----- Excerpted data

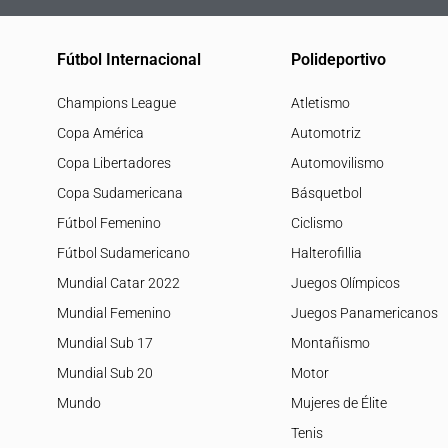
Fútbol Internacional
Polideportivo
Champions League
Atletismo
Copa América
Automotriz
Copa Libertadores
Automovilismo
Copa Sudamericana
Básquetbol
Fútbol Femenino
Ciclismo
Fútbol Sudamericano
Halterofillia
Mundial Catar 2022
Juegos Olímpicos
Mundial Femenino
Juegos Panamericanos
Mundial Sub 17
Montañismo
Mundial Sub 20
Motor
Mundo
Mujeres de Élite
Tenis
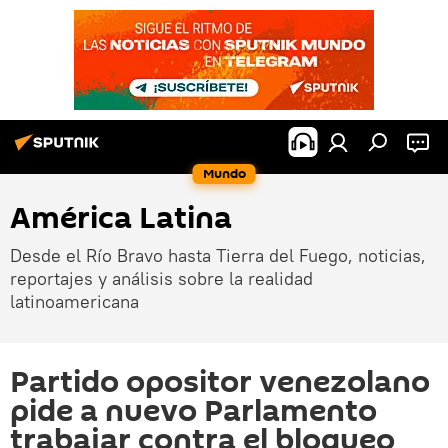
Mundo
América Latina
Desde el Río Bravo hasta Tierra del Fuego, noticias,
reportajes y análisis sobre la realidad
latinoamericana
Partido opositor venezolano
pide a nuevo Parlamento
trabajar contra el bloqueo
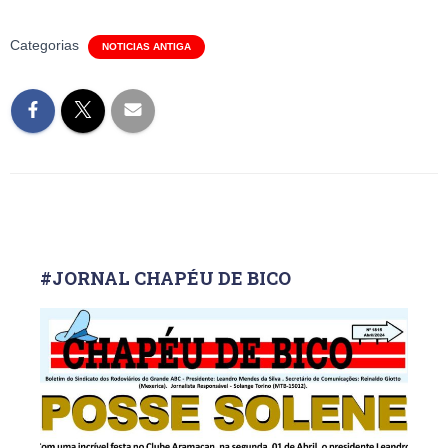
Categorias
NOTICIAS ANTIGA
#JORNAL CHAPÉU DE BICO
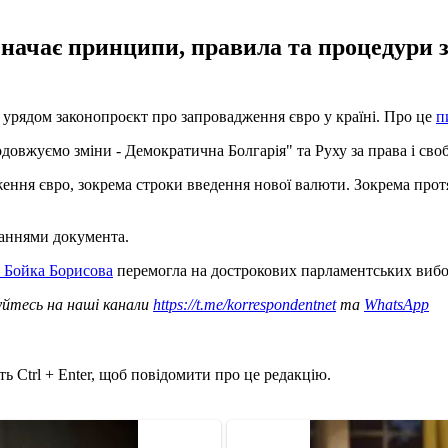
начає принципи, правила та процедури з
 урядом законопроєкт про запровадження євро у країні. Про це
п
овжуємо зміни - Демократична Болгарія" та Руху за права і своб
ння євро, зокрема строки введення нової валюти. Зокрема протя
таннями документа.
а Бойка Борисова
перемогла на дострокових парламентських вибо
уйтесь на наші канали
https://t.me/korrespondentnet
та
WhatsApp
ь Ctrl + Enter, щоб повідомити про це редакцію.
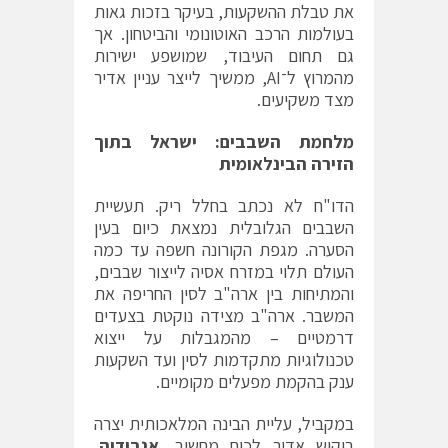
את טבלת ההשקעות, בעיקר בזכות גאות
בעולמות הרכב האוטונומי והביטחון. אך
גם תחום העיבוד, שמושפע ישירות
מהמרוץ ל־AI, ממשיך לייצר עניין אדיר
מצד משקיעים.
מלחמת השבבים: ישראל בתוך
הזירה הבינלאומית
הדו"ח לא נכתב בחלל ריק. תעשיית
השבבים הגלובלית נמצאת כיום בעין
הסערה. מגפת הקורונה חשפה עד כמה
העולם תלוי במזרח אסיה לייצור שבבים,
והמתיחות בין ארה"ב לסין החריפה את
המשבר. ארה"ב מצידה נוקטת בצעדים
דרמטיים – מהמגבלות על ייצוא
טכנולוגיות מתקדמות לסין ועד השקעות
ענק בהקמת מפעלים מקומיים.
במקביל, עליית הבינה המלאכותית יצרה
ביקוש אדיר לכוח מחשוב.
אנבידיה
,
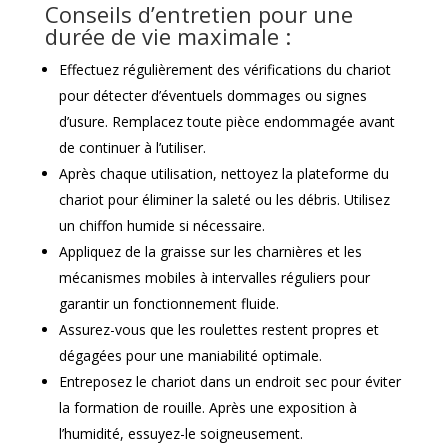
Conseils d’entretien pour une
durée de vie maximale :
Effectuez régulièrement des vérifications du chariot
pour détecter d’éventuels dommages ou signes
d’usure. Remplacez toute pièce endommagée avant
de continuer à l’utiliser.
Après chaque utilisation, nettoyez la plateforme du
chariot pour éliminer la saleté ou les débris. Utilisez
un chiffon humide si nécessaire.
Appliquez de la graisse sur les charnières et les
mécanismes mobiles à intervalles réguliers pour
garantir un fonctionnement fluide.
Assurez-vous que les roulettes restent propres et
dégagées pour une maniabilité optimale.
Entreposez le chariot dans un endroit sec pour éviter
la formation de rouille. Après une exposition à
l’humidité, essuyez-le soigneusement.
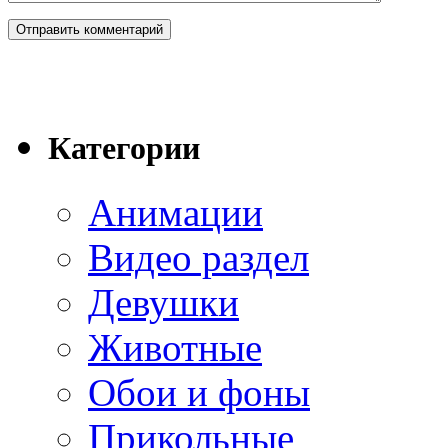
Категории
Анимации
Видео раздел
Девушки
Животные
Обои и фоны
Прикольные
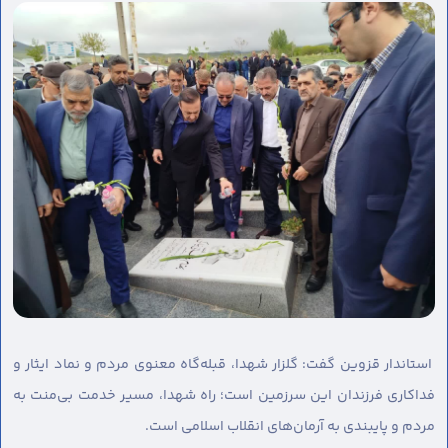
استاندار قزوین گفت: گلزار شهدا، قبله‌گاه معنوی مردم و نماد ایثار و
فداکاری فرزندان این سرزمین است؛ راه شهدا، مسیر خدمت بی‌منت به
مردم و پایبندی به آرمان‌های انقلاب اسلامی است.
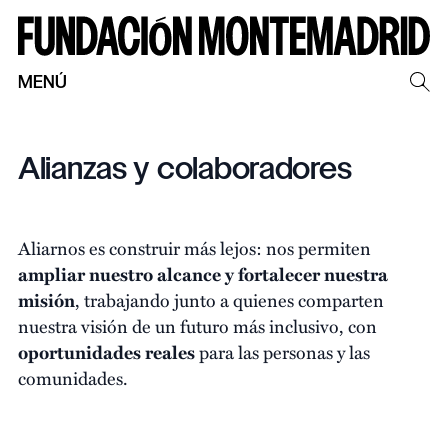
MENÚ
Alianzas y colaboradores
Aliarnos es construir más lejos: nos permiten
ampliar nuestro alcance y fortalecer nuestra
misión
, trabajando junto a quienes comparten
nuestra visión de un futuro más inclusivo, con
oportunidades reales
para las personas y las
comunidades.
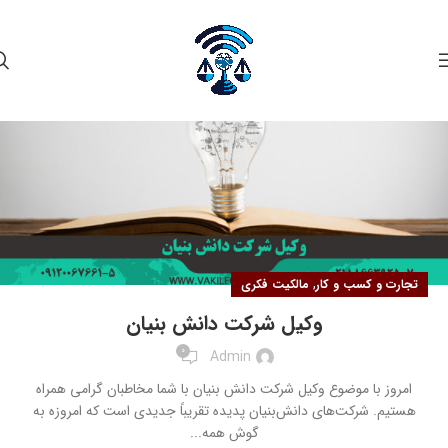
۰۲
شهریور
,
تجارت و کسب و کار
مالکیت فکری
وکیل شرکت دانش بنیان
0
Admin
امروز با موضوع وکیل شرکت دانش بنیان با شما مخاطبان گرامی همراه
هستیم. شرکت‌های دانش‌بنیان پدیده تقریباً جدیدی است که امروزه به
گوش همه...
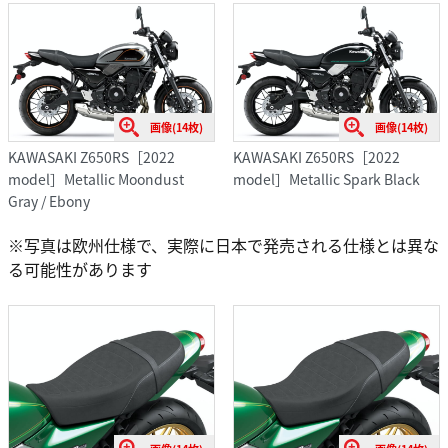
画像(14枚)
画像(14枚)
KAWASAKI Z650RS［2022
KAWASAKI Z650RS［2022
model］Metallic Moondust
model］Metallic Spark Black
Gray / Ebony
※写真は欧州仕様で、実際に日本で発売される仕様とは異な
る可能性があります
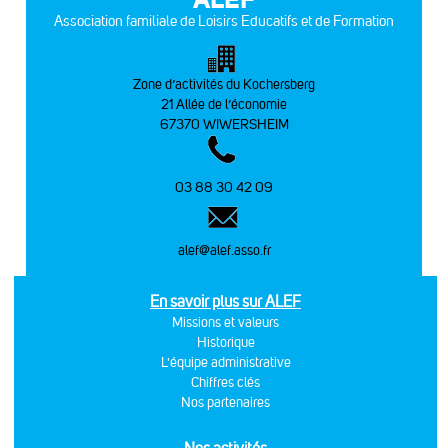
Association familiale de Loisirs Educatifs et de Formation
Zone d’activités du Kochersberg
21 Allée de l’économie
67370 WIWERSHEIM
03 88 30 42 09
alef@alef.asso.fr
En savoir plus sur ALEF
Missions et valeurs
Historique
L'équipe administrative
Chiffres clés
Nos partenaires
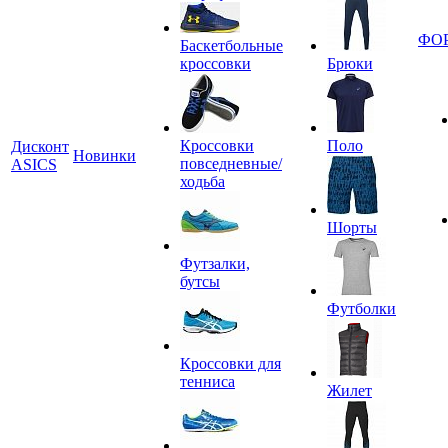
ФО
Баскетбольные
кроссовки
Брюки
Кроссовки
Поло
Дисконт
Новинки
повседневные/
ASICS
ходьба
Шорты
Футзалки,
бутсы
Футболки
Кроссовки для
тенниса
Жилет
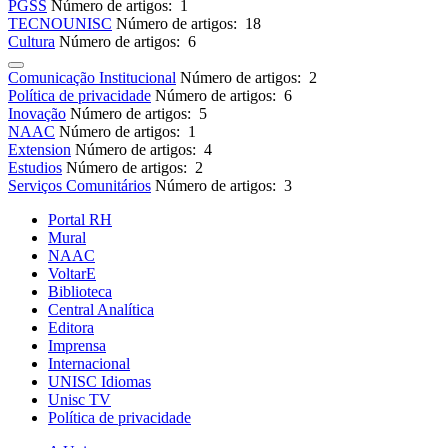
PGSS
Número de artigos: 1
TECNOUNISC
Número de artigos: 18
Cultura
Número de artigos: 6
Comunicação Institucional
Número de artigos: 2
Política de privacidade
Número de artigos: 6
Inovação
Número de artigos: 5
NAAC
Número de artigos: 1
Extension
Número de artigos: 4
Estudios
Número de artigos: 2
Serviços Comunitários
Número de artigos: 3
Portal RH
Mural
NAAC
VoltarE
Biblioteca
Central Analítica
Editora
Imprensa
Internacional
UNISC Idiomas
Unisc TV
Política de privacidade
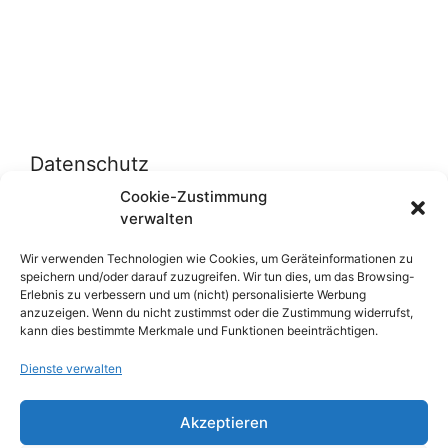
Datenschutz
Cookie-Zustimmung
verwalten
Datenschutzerklärung
Cookie-Richtlinie (EU)
Wir verwenden Technologien wie Cookies, um Geräteinformationen zu
speichern und/oder darauf zuzugreifen. Wir tun dies, um das Browsing-
Erlebnis zu verbessern und um (nicht) personalisierte Werbung
anzuzeigen. Wenn du nicht zustimmst oder die Zustimmung widerrufst,
Über uns
kann dies bestimmte Merkmale und Funktionen beeinträchtigen.
Dienste verwalten
Impressum
Werben auf inn-sider
Akzeptieren
Einkaufen bei INN-SIDER-Partnern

----------

Leaving the pictures out, set down exactly the lines from the one with "Comunicação Institucional" through the end of the records.

Comunicação Institucional
Número de artigos: 2
Política de privacidade
Número de artigos: 6
Inovação
Número de artigos: 5
NAAC
Número de artigos: 1
Extension
Número de artigos: 4
Estudios
Número de artigos: 2
Serviços Comunitários
Número de artigos: 3
Portal RH
Mural
NAAC
VoltarE
Biblioteca
Central Analítica
Editora
Imprensa
Internacional
UNISC Idiomas
Unisc TV
Política de privacidade
Datenschutz
Cookie-Zustimmung
verwalten
Datenschutzerklärung
Cookie-Richtlinie (EU)
Wir verwenden Technologien wie Cookies, um Geräteinformationen zu
speichern und/oder darauf zuzugreifen. Wir tun dies, um das Browsing-
Erlebnis zu verbessern und um (nicht) personalisierte Werbung
anzuzeigen. Wenn du nicht zustimmst oder die Zustimmung widerrufst,
Über uns
kann dies bestimmte Merkmale und Funktionen beeinträchtigen.
Dienste verwalten
Impressum
Werben auf inn-sider
Akzeptieren
Einkaufen bei INN-SIDER-Partnern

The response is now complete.